Reading text »
◇ ◇ ◇ ◇
That is why when I talk about Jake's psychology I don't mean his in ring storytelling and the placement of moves and transitions and so on, like I might with other people. I generally refer to Jake's psychology in terms of how he builds the dynamic between himself and his opponent before, during (to a much lesser extent), and after a match. Jake's best characteristic was not just that he was a great and compelling promo, but that all his angles seemed to have an extra layer or two that only he could bring. He was a thoughtful persona and articulate, but in that way that was borderline (and sometimes not so borderline) psychotic in a way that provided him with an expanded set of "reasons" for wanting to fight someone and he was very good in explaining the complexity of his animosity (even if it was just because he was evil) in a way that was digestible and added to the match. The problem is the matches (that I have seen at least) don't live up in a vacuum. He has a few nice little bright spots (Savage SNME being my personal favorite - love that match) where everything came together to produce wrestling with great rewatch value, but for the most part his character, his style, and maybe his skill set produced matches that were underwealming but probably served the broader stories he was trying to tell a little better than they did produce matches that have rewatch value.
◇ ◇ ◇ ◇
Supplied information »
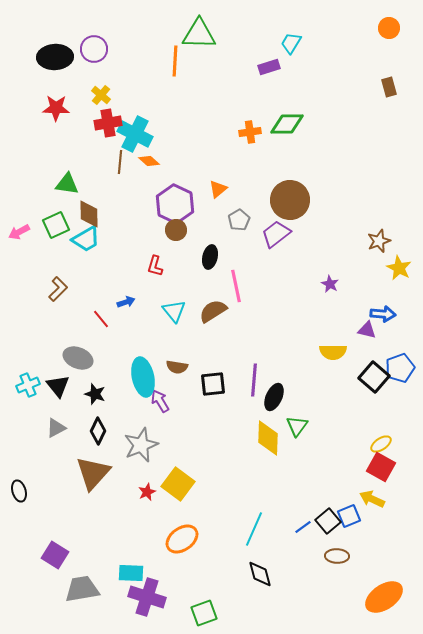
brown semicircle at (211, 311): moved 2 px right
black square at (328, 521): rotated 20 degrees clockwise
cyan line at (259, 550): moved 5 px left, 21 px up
◇ ◇ ◇ ◇
To do »
A - In the passage about Jake's wrestling, which match does the writer name as a personal favorite?
B - List every trait of Jake's that the passage about his wrestling says produced his underwhelming matches.
C - Write the next part of the passage about Jake's wrestling, starting after its last sentence.

Results for each task »
A - The Savage SNME match.

B -
- His character
- His style
- His skill set (given as a "maybe")

C -
 

For me, I don't think he will make my list, but even still I have to judge him with a little bit different analytic. He is a guy who had insane wrestling talents that I don't think translate well into how I currently think about "Greatest Wrestler Ever". He will likely not make my list, but if you changed the question to, "what 100 wrestlers would you pick to start a promotion with?" he might very well be on that list.

 

I need to watch more older Jake because most of my thoughts on him are sort of off the top of my head thinking about his prime WWE run and later.